Federal law reads that “willfully causing bodily injury to any person or…attempting to cause bodily injury to any person, because of the actual or perceived race, color, religion, or national origin of any person” is a hate crime.


“The evidence we have uncovered so far makes no mistake that this is an absolute racist hate crime,” Buffalo Police Commissioner Joseph Gramaglia said Sunday. “And it will be prosecuted as a hate crime.”

Investigators said that the alleged shooter carefully chose this grocery store in a predominantly Black neighborhood, traveling about 200 miles from his home to the area.

The suspect researched the neighborhood’s demographics and conducted reconnaissance before the attack, according to investigators.

Buffalo Mayor Byron Brown said the gunman “came here with the express purpose of taking as many Black lives as he possibly could.”

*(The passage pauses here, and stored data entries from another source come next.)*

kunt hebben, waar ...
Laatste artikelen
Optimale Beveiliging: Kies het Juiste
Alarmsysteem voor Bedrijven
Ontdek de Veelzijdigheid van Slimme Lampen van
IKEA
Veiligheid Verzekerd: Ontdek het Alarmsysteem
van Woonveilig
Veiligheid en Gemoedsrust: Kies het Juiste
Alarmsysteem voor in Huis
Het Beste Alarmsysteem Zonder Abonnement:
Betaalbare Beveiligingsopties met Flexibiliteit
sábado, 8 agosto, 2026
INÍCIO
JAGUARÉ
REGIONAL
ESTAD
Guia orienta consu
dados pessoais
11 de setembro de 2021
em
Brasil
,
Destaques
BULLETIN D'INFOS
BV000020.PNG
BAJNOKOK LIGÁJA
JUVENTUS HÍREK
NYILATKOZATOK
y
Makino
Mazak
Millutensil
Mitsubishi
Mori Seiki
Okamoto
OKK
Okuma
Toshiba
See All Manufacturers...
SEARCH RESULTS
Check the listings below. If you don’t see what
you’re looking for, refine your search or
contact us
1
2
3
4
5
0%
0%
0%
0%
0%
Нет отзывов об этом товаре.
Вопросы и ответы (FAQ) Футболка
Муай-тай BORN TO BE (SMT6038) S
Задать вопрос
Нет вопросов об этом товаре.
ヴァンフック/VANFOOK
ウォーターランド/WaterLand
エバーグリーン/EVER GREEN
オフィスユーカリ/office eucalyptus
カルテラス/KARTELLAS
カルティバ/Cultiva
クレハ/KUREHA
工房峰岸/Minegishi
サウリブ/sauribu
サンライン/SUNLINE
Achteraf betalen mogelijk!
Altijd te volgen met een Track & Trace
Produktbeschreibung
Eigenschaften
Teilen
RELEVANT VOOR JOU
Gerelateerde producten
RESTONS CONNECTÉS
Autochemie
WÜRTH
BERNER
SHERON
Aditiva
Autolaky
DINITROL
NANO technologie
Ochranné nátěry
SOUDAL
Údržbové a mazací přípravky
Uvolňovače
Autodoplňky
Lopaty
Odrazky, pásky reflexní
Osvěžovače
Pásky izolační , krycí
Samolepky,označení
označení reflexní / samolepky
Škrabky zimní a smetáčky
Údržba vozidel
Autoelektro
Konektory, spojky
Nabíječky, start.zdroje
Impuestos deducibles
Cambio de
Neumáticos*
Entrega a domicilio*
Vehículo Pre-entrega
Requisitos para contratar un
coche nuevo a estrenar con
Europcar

A racist 180-page document, purportedly written by the suspect, could be further evidence as to whether this incident is by definition a hate crime.

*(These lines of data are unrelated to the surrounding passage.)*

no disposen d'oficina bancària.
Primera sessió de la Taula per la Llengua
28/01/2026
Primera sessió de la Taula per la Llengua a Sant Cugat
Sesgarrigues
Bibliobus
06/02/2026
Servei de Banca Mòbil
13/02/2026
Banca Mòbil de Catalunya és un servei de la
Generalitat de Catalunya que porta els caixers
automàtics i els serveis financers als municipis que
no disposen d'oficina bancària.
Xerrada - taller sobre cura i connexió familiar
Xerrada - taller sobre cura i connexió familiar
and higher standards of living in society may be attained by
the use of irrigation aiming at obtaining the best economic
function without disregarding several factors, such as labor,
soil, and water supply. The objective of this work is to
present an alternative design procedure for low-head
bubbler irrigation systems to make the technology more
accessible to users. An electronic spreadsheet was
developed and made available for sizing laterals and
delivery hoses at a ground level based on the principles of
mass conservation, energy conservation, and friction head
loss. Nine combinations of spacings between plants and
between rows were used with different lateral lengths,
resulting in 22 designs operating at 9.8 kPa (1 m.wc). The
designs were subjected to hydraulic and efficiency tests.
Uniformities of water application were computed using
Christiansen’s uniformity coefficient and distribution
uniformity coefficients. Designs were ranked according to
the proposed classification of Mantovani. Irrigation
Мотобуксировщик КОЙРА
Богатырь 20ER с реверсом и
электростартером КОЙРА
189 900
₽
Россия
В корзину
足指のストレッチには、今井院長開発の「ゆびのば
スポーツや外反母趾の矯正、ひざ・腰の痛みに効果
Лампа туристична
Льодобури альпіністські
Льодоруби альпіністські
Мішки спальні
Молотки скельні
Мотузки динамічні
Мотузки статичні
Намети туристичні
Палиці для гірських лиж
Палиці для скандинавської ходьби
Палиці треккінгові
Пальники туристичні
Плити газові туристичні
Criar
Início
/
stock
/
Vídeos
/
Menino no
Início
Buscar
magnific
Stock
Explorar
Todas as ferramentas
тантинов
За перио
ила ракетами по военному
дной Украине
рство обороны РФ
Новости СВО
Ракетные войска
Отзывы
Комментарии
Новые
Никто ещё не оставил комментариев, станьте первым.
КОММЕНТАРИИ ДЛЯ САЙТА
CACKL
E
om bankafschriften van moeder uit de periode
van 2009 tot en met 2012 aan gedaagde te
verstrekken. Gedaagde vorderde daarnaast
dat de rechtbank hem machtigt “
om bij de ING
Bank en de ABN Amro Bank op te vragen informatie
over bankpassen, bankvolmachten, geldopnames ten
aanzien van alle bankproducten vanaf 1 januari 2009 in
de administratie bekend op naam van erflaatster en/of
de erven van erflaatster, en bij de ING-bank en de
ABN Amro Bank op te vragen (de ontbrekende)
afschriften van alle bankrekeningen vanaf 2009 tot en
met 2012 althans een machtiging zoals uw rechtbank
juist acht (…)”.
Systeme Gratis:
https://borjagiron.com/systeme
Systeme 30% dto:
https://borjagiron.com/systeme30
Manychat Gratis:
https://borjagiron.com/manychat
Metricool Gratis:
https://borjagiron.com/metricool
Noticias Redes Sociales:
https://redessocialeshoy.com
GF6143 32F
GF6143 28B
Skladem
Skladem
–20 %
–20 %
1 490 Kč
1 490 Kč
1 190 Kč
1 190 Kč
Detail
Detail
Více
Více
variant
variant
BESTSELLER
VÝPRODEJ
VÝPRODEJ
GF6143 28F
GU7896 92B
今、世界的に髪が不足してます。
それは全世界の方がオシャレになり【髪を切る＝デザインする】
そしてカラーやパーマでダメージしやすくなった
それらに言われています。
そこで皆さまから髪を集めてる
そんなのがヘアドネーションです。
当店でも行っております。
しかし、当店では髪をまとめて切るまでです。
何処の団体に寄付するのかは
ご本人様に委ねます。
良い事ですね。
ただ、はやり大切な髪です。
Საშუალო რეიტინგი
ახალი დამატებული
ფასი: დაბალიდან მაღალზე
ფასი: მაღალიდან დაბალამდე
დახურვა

The document gives plans for the attack and makes references to other racist shootings.

It also outlines a racist ideology rooted in a belief that the U.S. should belong only to white people, saying the assault was intended to terrorize all non-white, non-Christian people and get them to leave the country.

Federal authorities were working to confirm the document’s authenticity.

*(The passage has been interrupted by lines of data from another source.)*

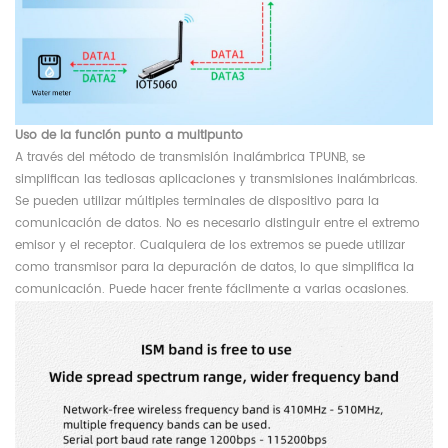
Uso de la función punto a multipunto
A través del método de transmisión inalámbrica TPUNB, se
simplifican las tediosas aplicaciones y transmisiones inalámbricas.
Se pueden utilizar múltiples terminales de dispositivo para la
comunicación de datos. No es necesario distinguir entre el extremo
emisor y el receptor. Cualquiera de los extremos se puede utilizar
como transmisor para la depuración de datos, lo que simplifica la
comunicación. Puede hacer frente fácilmente a varias ocasiones.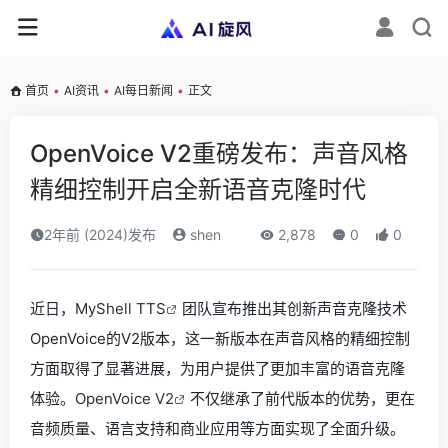
首页
•
AI资讯
•
AI每日新闻
•
正文
OpenVoice V2重磅发布：声音风格
精细控制开启全新语音克隆时代
2年前 (2024)发布
shen
2,878
0
0
近日，
MyShell TTS
团队宣布推出其创新声音克隆技术
OpenVoice的V2版本，这一新版本在声音风格的精细控制
方面取得了显著进展，为用户提供了更加丰富的语音克隆
体验。
OpenVoice V2
不仅继承了前代版本的优势，更在
音频质量、语言支持和商业应用等方面实现了全面升级。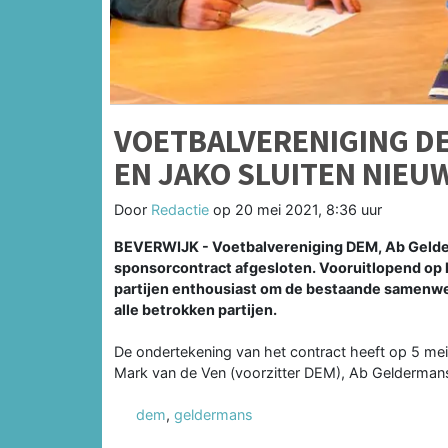
VOETBALVERENIGING D
EN JAKO SLUITEN NIE
Door
Redactie
op
20 mei 2021, 8:36 uur
BEVERWIJK - Voetbalvereniging DEM, Ab Geld
sponsorcontract afgesloten. Vooruitlopend op h
partijen enthousiast om de bestaande samenwer
alle betrokken partijen.
De ondertekening van het contract heeft op 5 mei
Mark van de Ven (voorzitter DEM), Ab Gelderman
dem
,
geldermans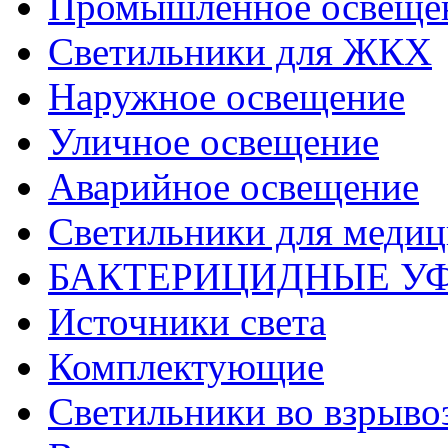
Промышленное освеще
Светильники для ЖКХ
Наружное освещение
Уличное освещение
Аварийное освещение
Светильники для меди
БАКТЕРИЦИДНЫЕ У
Источники света
Комплектующие
Светильники во взрыв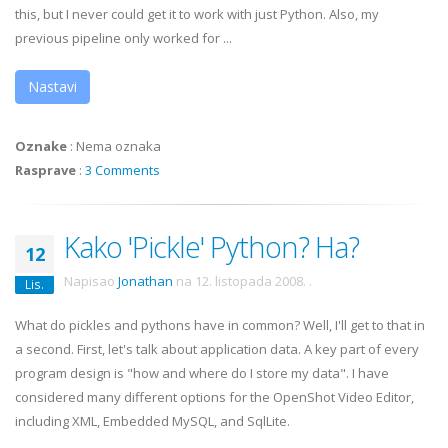
this, but I never could get it to work with just Python. Also, my
previous pipeline only worked for ...
Nastavi
Oznake
:
Nema oznaka
Rasprave
:
3 Comments
Kako 'Pickle' Python? Ha?
12
Napisao
Jonathan
na
12. listopada 2008.
.
Lis.
What do pickles and pythons have in common? Well, I'll get to that in
a second. First, let's talk about application data. A key part of every
program design is "how and where do I store my data". I have
considered many different options for the OpenShot Video Editor,
including XML, Embedded MySQL, and SqlLite.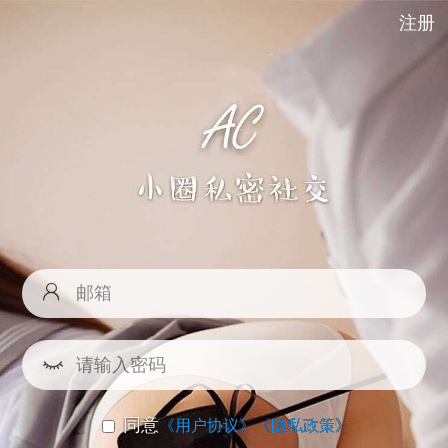
注册
同意
《用户协议》
《隐私政策》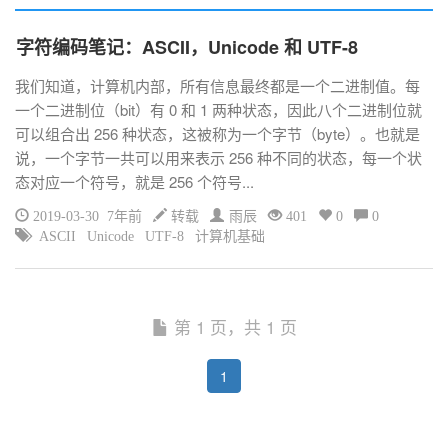
字符编码笔记：ASCII，Unicode 和 UTF-8
我们知道，计算机内部，所有信息最终都是一个二进制值。每
一个二进制位（bit）有 0 和 1 两种状态，因此八个二进制位就
可以组合出 256 种状态，这被称为一个字节（byte）。也就是
说，一个字节一共可以用来表示 256 种不同的状态，每一个状
态对应一个符号，就是 256 个符号...
2019-03-30 7年前
转载
雨辰
401
0
0
ASCII
Unicode
UTF-8
计算机基础
第 1 页，共 1 页
1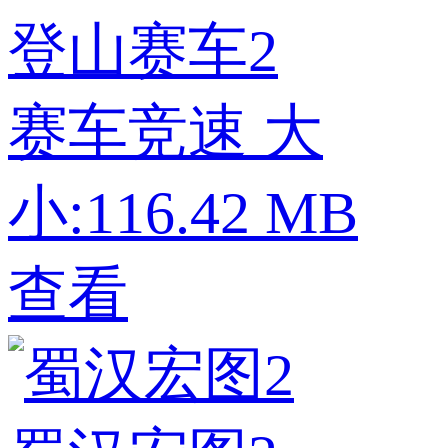
登山赛车2
赛车竞速
大
小:116.42 MB
查看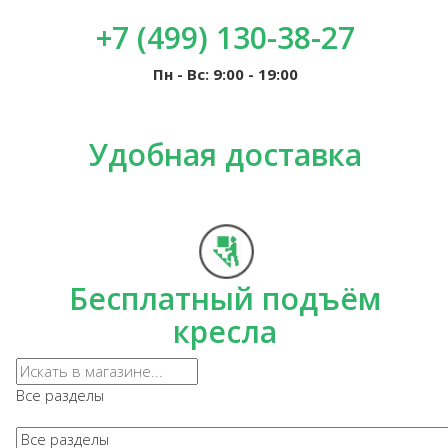
+7 (499) 130-38-27
Пн - Вс: 9:00 - 19:00
Удобная доставка
Бесплатный подъём
кресла
Все разделы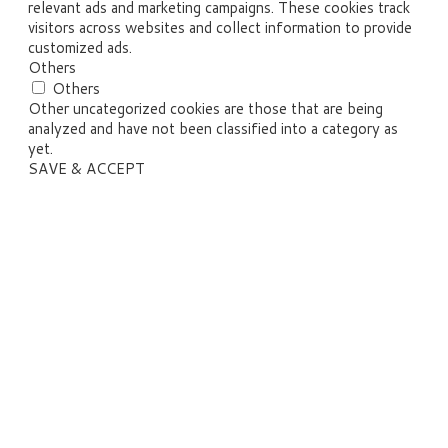
relevant ads and marketing campaigns. These cookies track
visitors across websites and collect information to provide
customized ads.
Others
Others
Other uncategorized cookies are those that are being
analyzed and have not been classified into a category as
yet.
SAVE & ACCEPT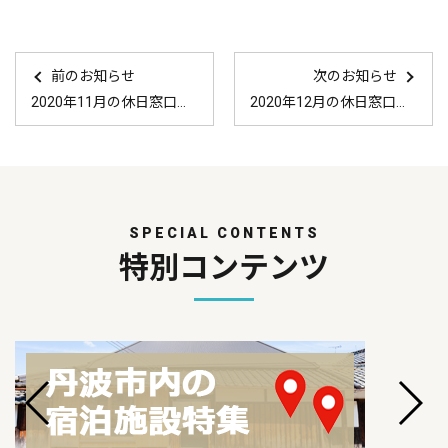
前のお知らせ
次のお知らせ
2020年11月の休日窓口はこちら！
2020年12月の休日窓口はこちら！
SPECIAL CONTENTS
特別コンテンツ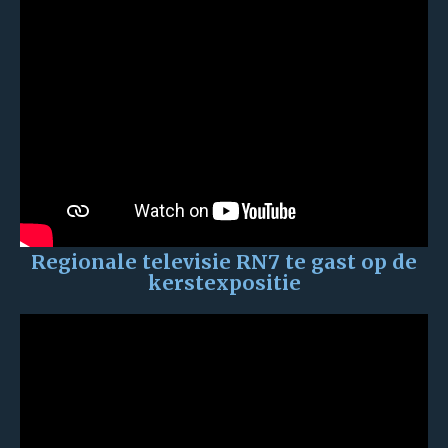
Regionale televisie RN7 te gast op de
kerstexpositie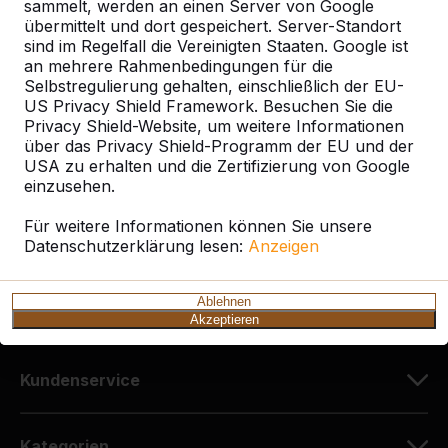
sammelt, werden an einen Server von Google
übermittelt und dort gespeichert. Server-Standort
sind im Regelfall die Vereinigten Staaten. Google ist
Kontakt
an mehrere Rahmenbedingungen für die
Selbstregulierung gehalten, einschließlich der EU-
HeBlad Deutschland
US Privacy Shield Framework. Besuchen Sie die
Diekerstraße 97
Privacy Shield-Website, um weitere Informationen
über das Privacy Shield-Programm der EU und der
42781 Haan
USA zu erhalten und die Zertifizierung von Google
Deutschland
einzusehen.
+49 212 934 77 25
Für weitere Informationen können Sie unsere
Datenschutzerklärung lesen:
info@HeBlad.de
Anzeigen
Ablehnen
Akzeptieren
Kundenservice
Kategorien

The FBI and the ATF are working with local law enforcement to investigate the suspect’s motivation.

This case could be prosecuted on the state level or at the federal level.

New York Gov. Kathy Hochul said this case could be prosecuted as a hate crime or even possibly domestic terrorism in New York. New York has laws for both.

But there’s discussion in Washington as to whether domestic terrorism should be considered a federal crime.

Both President Joe Biden and House Speaker Nancy Pelosi referenced that they do believe this is domestic terrorism.

But right now, there isn’t a law on the books at the national level that would make it a federal crime.

In New York, the suspect has already been charged with first-degree murder.